HOW TO COMPLETE THIS TASK: Write the next few paragraphs of the piece on Toyota's recall and the public relations risks of lean manufacturing, starting after its last sentence.

-- GIVEN PASSAGE follows --

By: Michael Whitlow  |   Follow me on Twitter: @  |  

The recent massive recall at Toyota, aside from breathing new life into a moribund General Motors (an Obama conspiracy?), raises an interesting question for public relations folks. If your management makes a conscious decision to take more risks in manufacturing, is it also obligated to communicate this strategy’s potential impact to stakeholders, particularly customers and investors?

Toyota Taking its Lumps

Toyota Taking its Lumps

The Lean Manufacturing approach at Toyota puts standard parts into a wide variety of vehicles in their lineup, and by doing so raises the risk that failures will cause havoc to the company’s public relations, or worse, harm to its customers. So, how do you balance the additional profit per vehicle with the increased risk that if something goes wrong, it goes wrong big-time?

As Daisuke Wakabayashi reported in The Wall Street Journal last week, the Lean Manufacturing technique is seen as risky even by its promoters. David Meier, co-author of “The Toyota Way Fieldbook” and a consultant on the approach, was quoted in the Journal: “The cost may be decreased in the short term, but the risk is increased.”

Some experts say that Toyota’s perceived quality score could fall 20%, leading to a 4% drop in the residual value of its cars. The company could face difficulty borrowing for its operations (Fidgety Fitch put the company on negative watch recently).  Some analysts predict impact on sales of over $1 billion. Add to that the lawyers’ fees, the increased advertising and incentive costs, and you have the makings of a true corporate crisis.

Now, Consumer Reports has a dedicated page of blogs on Toyota issues.

-- GIVEN PASSAGE concluded --
-- DATASET EXCERPTS follows --

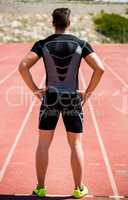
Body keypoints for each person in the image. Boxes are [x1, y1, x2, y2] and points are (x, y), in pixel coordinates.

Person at [18, 8, 104, 199]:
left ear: (52, 23)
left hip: (50, 97)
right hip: (72, 98)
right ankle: (78, 188)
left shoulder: (43, 44)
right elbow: (100, 68)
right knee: (76, 145)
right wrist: (87, 94)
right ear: (69, 22)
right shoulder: (81, 44)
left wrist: (35, 90)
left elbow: (22, 67)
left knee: (43, 144)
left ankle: (40, 188)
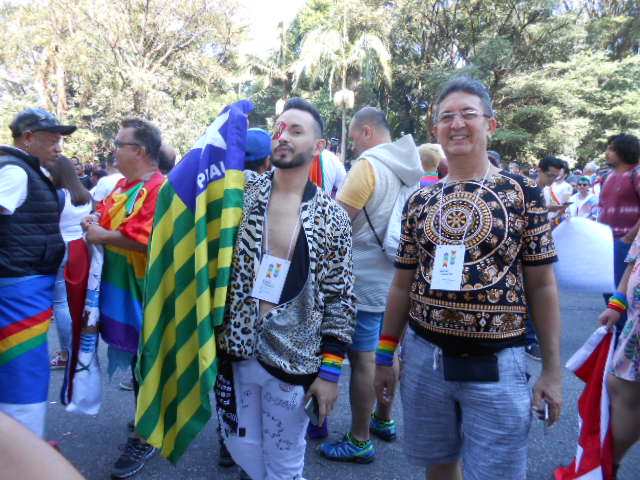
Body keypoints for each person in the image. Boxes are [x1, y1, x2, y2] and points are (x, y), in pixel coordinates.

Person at [374, 77, 563, 480]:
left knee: (496, 473)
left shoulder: (523, 193)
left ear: (490, 125)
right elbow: (401, 284)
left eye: (468, 115)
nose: (457, 124)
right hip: (425, 358)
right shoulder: (420, 200)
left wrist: (551, 370)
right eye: (447, 117)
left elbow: (543, 284)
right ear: (436, 131)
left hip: (497, 363)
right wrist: (385, 356)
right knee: (439, 464)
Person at [216, 97, 355, 480]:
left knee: (285, 465)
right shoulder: (242, 194)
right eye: (279, 129)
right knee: (242, 449)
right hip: (237, 352)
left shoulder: (332, 217)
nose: (283, 136)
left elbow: (340, 298)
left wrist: (329, 374)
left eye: (296, 131)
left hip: (294, 361)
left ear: (319, 146)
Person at [320, 107, 422, 463]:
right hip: (396, 277)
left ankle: (360, 438)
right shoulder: (413, 168)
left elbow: (337, 222)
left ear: (366, 132)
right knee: (387, 352)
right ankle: (384, 418)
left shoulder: (368, 166)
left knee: (362, 358)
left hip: (362, 278)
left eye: (354, 134)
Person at [82, 118, 166, 479]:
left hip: (148, 293)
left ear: (140, 151)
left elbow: (146, 239)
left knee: (147, 362)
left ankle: (146, 434)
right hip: (122, 290)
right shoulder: (124, 187)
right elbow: (103, 218)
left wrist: (102, 235)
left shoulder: (160, 189)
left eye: (119, 143)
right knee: (137, 364)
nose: (113, 149)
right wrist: (93, 225)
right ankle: (145, 421)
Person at [0, 108, 74, 436]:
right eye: (53, 140)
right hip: (19, 287)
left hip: (26, 283)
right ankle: (26, 454)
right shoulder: (14, 172)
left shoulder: (26, 169)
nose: (59, 147)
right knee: (23, 373)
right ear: (28, 138)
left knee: (24, 369)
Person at [598, 227, 640, 478]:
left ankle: (606, 465)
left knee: (624, 389)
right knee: (621, 386)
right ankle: (606, 466)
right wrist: (616, 304)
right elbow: (633, 263)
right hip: (635, 325)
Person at [48, 155, 92, 370]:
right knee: (79, 301)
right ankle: (81, 348)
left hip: (60, 248)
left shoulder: (57, 196)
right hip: (80, 249)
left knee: (60, 303)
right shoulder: (85, 194)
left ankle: (67, 352)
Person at [598, 133, 640, 332]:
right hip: (605, 242)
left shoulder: (637, 174)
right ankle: (615, 334)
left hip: (627, 244)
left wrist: (629, 237)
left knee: (622, 291)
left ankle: (625, 336)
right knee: (608, 289)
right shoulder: (607, 177)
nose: (607, 152)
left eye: (612, 148)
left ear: (624, 151)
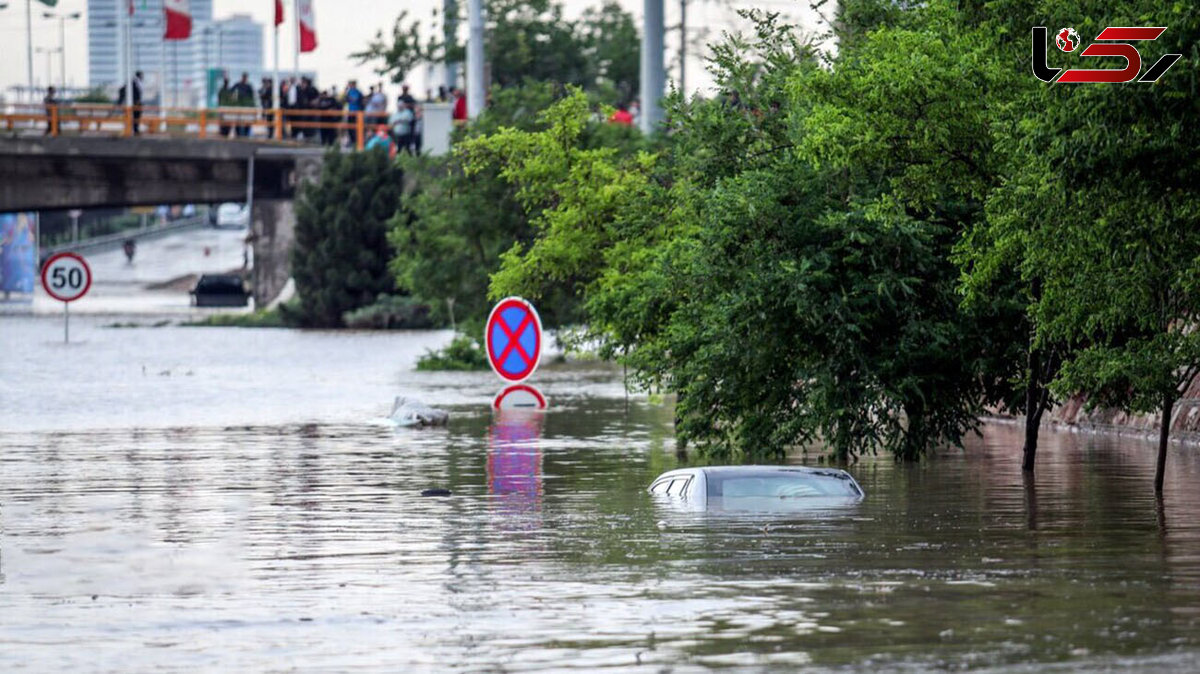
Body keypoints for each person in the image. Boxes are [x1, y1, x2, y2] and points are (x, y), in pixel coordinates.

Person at [231, 73, 255, 137]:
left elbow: (252, 97)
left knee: (247, 121)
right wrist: (234, 101)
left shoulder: (248, 86)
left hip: (246, 107)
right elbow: (231, 93)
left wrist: (252, 106)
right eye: (244, 77)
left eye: (245, 77)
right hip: (238, 106)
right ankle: (238, 134)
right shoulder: (237, 85)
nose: (244, 78)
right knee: (238, 120)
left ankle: (246, 134)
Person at [344, 79, 364, 145]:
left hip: (356, 112)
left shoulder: (357, 92)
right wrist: (346, 93)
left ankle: (357, 141)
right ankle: (352, 141)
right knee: (350, 127)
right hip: (350, 112)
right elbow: (345, 100)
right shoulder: (349, 91)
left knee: (356, 128)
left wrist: (347, 96)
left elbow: (354, 99)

-- DATASET EXCERPTS concluded --

REPLY:
Another overlooked-but-important question, then, is “How much is this going to cost me when I sell or trade my Tundra pickup?” Toyota had about 17% of the 10.7 million car and truck sales in 2009, according to WardsAuto.com. In recent years alone, their huge share increases mean that they’ve put millions of us at risk of experiencing a drop in the value of our vehicles. 

Does a company engaging in this risky business of Lean Manufacturing have an obligation to tell customers and investors of the risk? Or, is it caveat emptor? Toyota lists 10 risks of doing business in its 2009 annual report’s automotive section. Lean Manufacturing didn’t make the list. While it may not be material to Toyota in an accounting way, what about reputation and brand risks based upon exposing Toyota owners (both of their vehicles and of their shares) to such significant costs?

Roger Vincent and Ken Bensinger, reporting in The Los Angeles Times this week, focused on the “public relations blitz” begun last Sunday, quoting some PR professionals saying that the recent communications represent a “too little; too late” approach. In their reporting, Vincent and Bensinger characterize CTS Corp., manufacturer of the pedals, as apparently “taken by surprise” by the recall.

Was the Toyota PR team surprised, also?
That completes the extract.